Often, especially with large pumps, “4 to 1” construction is a mistake, and gives no additional security, although the pump might start and give a few puffs with 30 lbs. of steam on banked fires; because, if any pump of whatever cylinder ratio draws 50 or 100 horse-power of steam from boilers with dead fires, it can run effectively only a very short time (ordinarily, perhaps, 3 to 5 minutes), unless fires are first aroused to make fresh steam to replace that withdrawn.
Steam pressures stated above must be maintained at the pump, to give full speed and 100 lbs. water pressure.
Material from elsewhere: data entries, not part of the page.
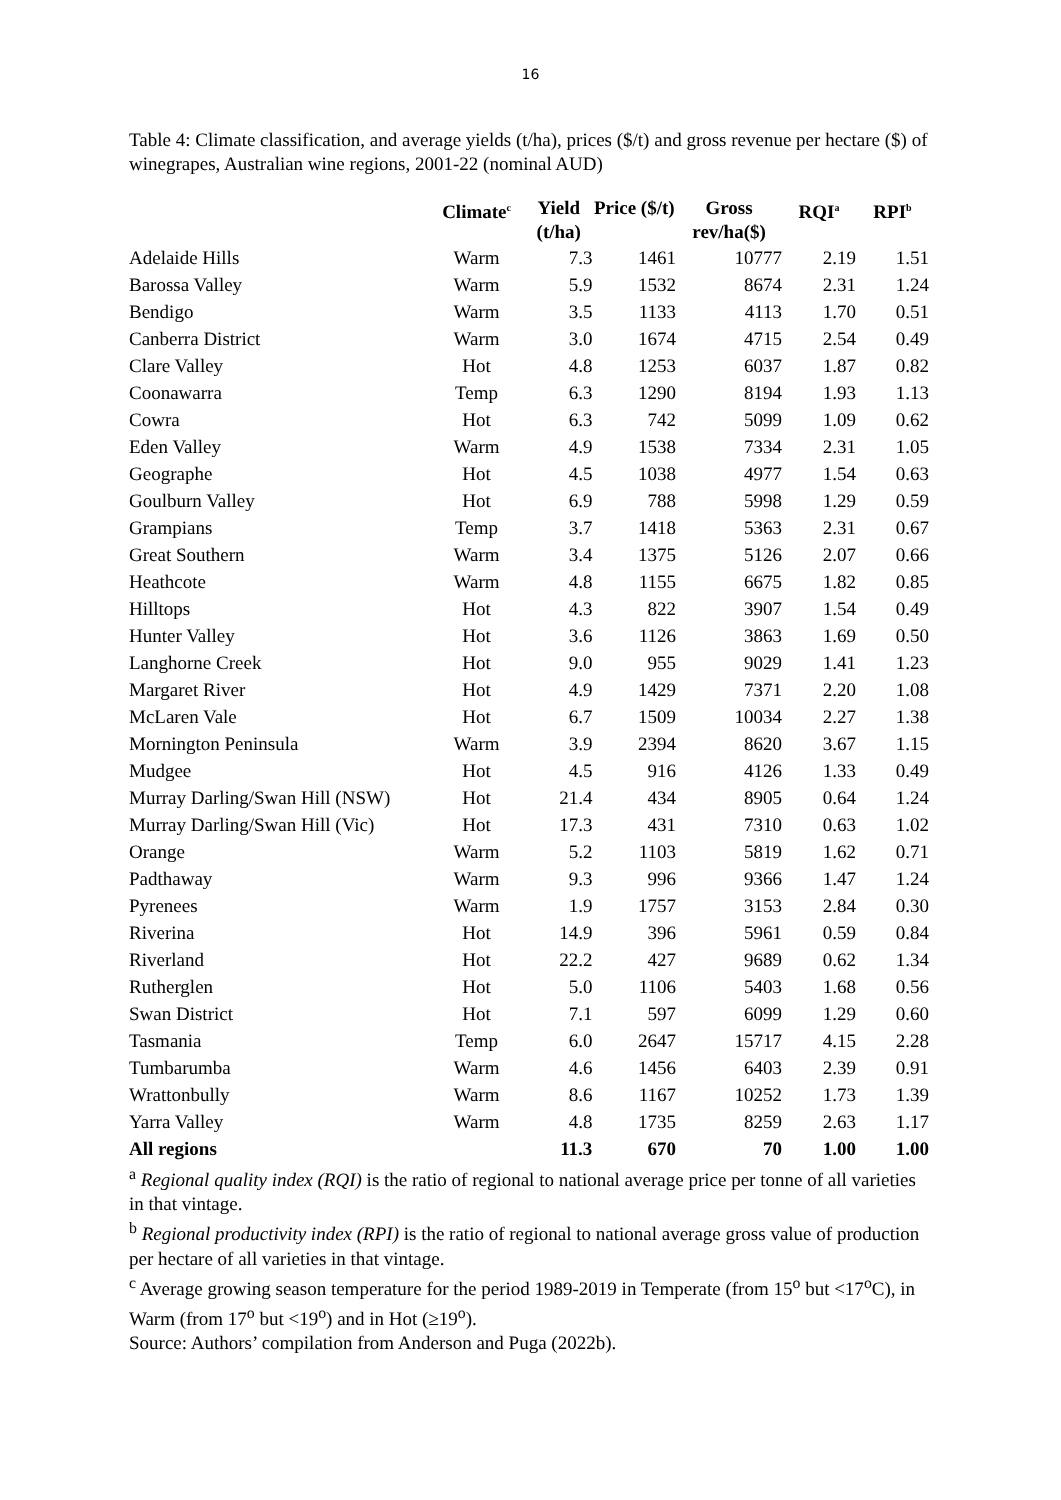16
Table 4: Climate classification, and average yields (t/ha), prices ($/t) and gross revenue per hectare ($) of winegrapes, Australian wine regions, 2001-22 (nominal AUD)
| | Climate<sup>c</sup> | Yield (t/ha) | Price ($/t) | Gross rev/ha($) | RQI<sup>a</sup> | RPI<sup>b</sup> |
| --- | --- | --- | --- | --- | --- | --- |
| Adelaide Hills | Warm | 7.3 | 1461 | 10777 | 2.19 | 1.51 |
| Barossa Valley | Warm | 5.9 | 1532 | 8674 | 2.31 | 1.24 |
| Bendigo | Warm | 3.5 | 1133 | 4113 | 1.70 | 0.51 |
| Canberra District | Warm | 3.0 | 1674 | 4715 | 2.54 | 0.49 |
| Clare Valley | Hot | 4.8 | 1253 | 6037 | 1.87 | 0.82 |
| Coonawarra | Temp | 6.3 | 1290 | 8194 | 1.93 | 1.13 |
| Cowra | Hot | 6.3 | 742 | 5099 | 1.09 | 0.62 |
| Eden Valley | Warm | 4.9 | 1538 | 7334 | 2.31 | 1.05 |
| Geographe | Hot | 4.5 | 1038 | 4977 | 1.54 | 0.63 |
| Goulburn Valley | Hot | 6.9 | 788 | 5998 | 1.29 | 0.59 |
| Grampians | Temp | 3.7 | 1418 | 5363 | 2.31 | 0.67 |
| Great Southern | Warm | 3.4 | 1375 | 5126 | 2.07 | 0.66 |
| Heathcote | Warm | 4.8 | 1155 | 6675 | 1.82 | 0.85 |
| Hilltops | Hot | 4.3 | 822 | 3907 | 1.54 | 0.49 |
| Hunter Valley | Hot | 3.6 | 1126 | 3863 | 1.69 | 0.50 |
| Langhorne Creek | Hot | 9.0 | 955 | 9029 | 1.41 | 1.23 |
| Margaret River | Hot | 4.9 | 1429 | 7371 | 2.20 | 1.08 |
| McLaren Vale | Hot | 6.7 | 1509 | 10034 | 2.27 | 1.38 |
| Mornington Peninsula | Warm | 3.9 | 2394 | 8620 | 3.67 | 1.15 |
| Mudgee | Hot | 4.5 | 916 | 4126 | 1.33 | 0.49 |
| Murray Darling/Swan Hill (NSW) | Hot | 21.4 | 434 | 8905 | 0.64 | 1.24 |
| Murray Darling/Swan Hill (Vic) | Hot | 17.3 | 431 | 7310 | 0.63 | 1.02 |
| Orange | Warm | 5.2 | 1103 | 5819 | 1.62 | 0.71 |
| Padthaway | Warm | 9.3 | 996 | 9366 | 1.47 | 1.24 |
| Pyrenees | Warm | 1.9 | 1757 | 3153 | 2.84 | 0.30 |
| Riverina | Hot | 14.9 | 396 | 5961 | 0.59 | 0.84 |
| Riverland | Hot | 22.2 | 427 | 9689 | 0.62 | 1.34 |
| Rutherglen | Hot | 5.0 | 1106 | 5403 | 1.68 | 0.56 |
| Swan District | Hot | 7.1 | 597 | 6099 | 1.29 | 0.60 |
| Tasmania | Temp | 6.0 | 2647 | 15717 | 4.15 | 2.28 |
| Tumbarumba | Warm | 4.6 | 1456 | 6403 | 2.39 | 0.91 |
| Wrattonbully | Warm | 8.6 | 1167 | 10252 | 1.73 | 1.39 |
| Yarra Valley | Warm | 4.8 | 1735 | 8259 | 2.63 | 1.17 |
| All regions | | 11.3 | 670 | 70 | 1.00 | 1.00 |
<sup>a</sup> Regional quality index (RQI) is the ratio of regional to national average price per tonne of all varieties in that vintage.
<sup>b</sup> Regional productivity index (RPI) is the ratio of regional to national average gross value of production per hectare of all varieties in that vintage.
<sup>c</sup> Average growing season temperature for the period 1989-2019 in Temperate (from 15<sup>o</sup> but <17<sup>o</sup>C), in Warm (from 17<sup>o</sup> but <19<sup>o</sup>) and in Hot (≥19<sup>o</sup>).
Source: Authors’ compilation from Anderson and Puga (2022b).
Pressure at boilers must be a little more, to allow for loss of steam pressure between boiler and pump. Pumps in poor order, or too tightly packed, will require more steam.
The boiler horse-powers above are reckoned on the A. S. M. E. basis of 341⁄2 lbs. of water evaporated from and at 212 degrees Fahrenheit as the unit of boiler horse-power. From 12 to 15 square feet of water-heating surface in the boiler is commonly assumed necessary for the generation of one horse-power.
Smaller boilers than called for above, if favorably set, and having excellent chimney draft, can sometimes be forced to nearly double their nominal capacity for a short run, as for fire service.
c. 250 gallons per minute is the standard allowance for a good 11⁄8-inch (smooth nozzle) fire stream.
A so-called “Ring Nozzle” discharges only three-fourths as much water as a smooth nozzle of the same bore, and is not recommended.
From fifteen to twenty automatic sprinklers may be reckoned as discharging about the same quantity as a 11⁄8-inch hose stream under the ordinary practical conditions as to pipes supplying sprinkler and hose systems respectively.
4. Capacity.
a. Plunger diameter alone will not tell how many gallons per minute a pump can deliver, and it is not reasonable to continue the old time notion of estimating capacity on the basis of 100 feet per minute piston travel.
b. The capacity of a pump depends on the speed at which it can be run, and the speed depends largely on the arrangement of valves and passageways for water and steam.